Protected Disclosures - Information vs Allegations
The Court of Appeal (CoA), in the case of Kilraine v London Borough of Wandsworth, has reconsidered the circumstances in which allegations made by a worker may amount to a qualifying disclosure for the purposes of a whistleblowing claim.
Section 43B(1) of the Employment Rights Act 1996 requires there to be a disclosure of information which, in the reasonable belief of the worker making it, tends to show that one or more of six specified types of malpractice has taken place, is taking place, or is likely to take place. To meet the requirements of section 43B(1), the disclosure of information must have sufficient factual content and be sufficiently specific, a bare allegation will not be sufficient.

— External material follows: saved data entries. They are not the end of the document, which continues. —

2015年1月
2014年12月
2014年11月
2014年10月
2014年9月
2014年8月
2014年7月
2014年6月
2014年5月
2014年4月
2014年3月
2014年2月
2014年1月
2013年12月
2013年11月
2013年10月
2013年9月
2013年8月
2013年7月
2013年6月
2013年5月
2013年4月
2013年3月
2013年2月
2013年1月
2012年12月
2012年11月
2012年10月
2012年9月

The CoA agreed with the Employment Appeal Tribunal that two disclosures relied on by the employee were not "qualifying disclosures". In doing so, the CoA reviewed previous judicial guidance but determined that the guidance had not been intended to introduce a rigid separation between "information" on the one hand and "allegations" on the other. The Court considered that sometimes a statement that could be characterised as an allegation will also constitute information and amount to a qualifying disclosure.
This case serves as a reminder to organisations handling complaints that careful consideration must be had to determine whether the complaint which appears to be an allegation by a disgruntled worker, amounts to a disclosure of information capable of being a qualifying disclosure.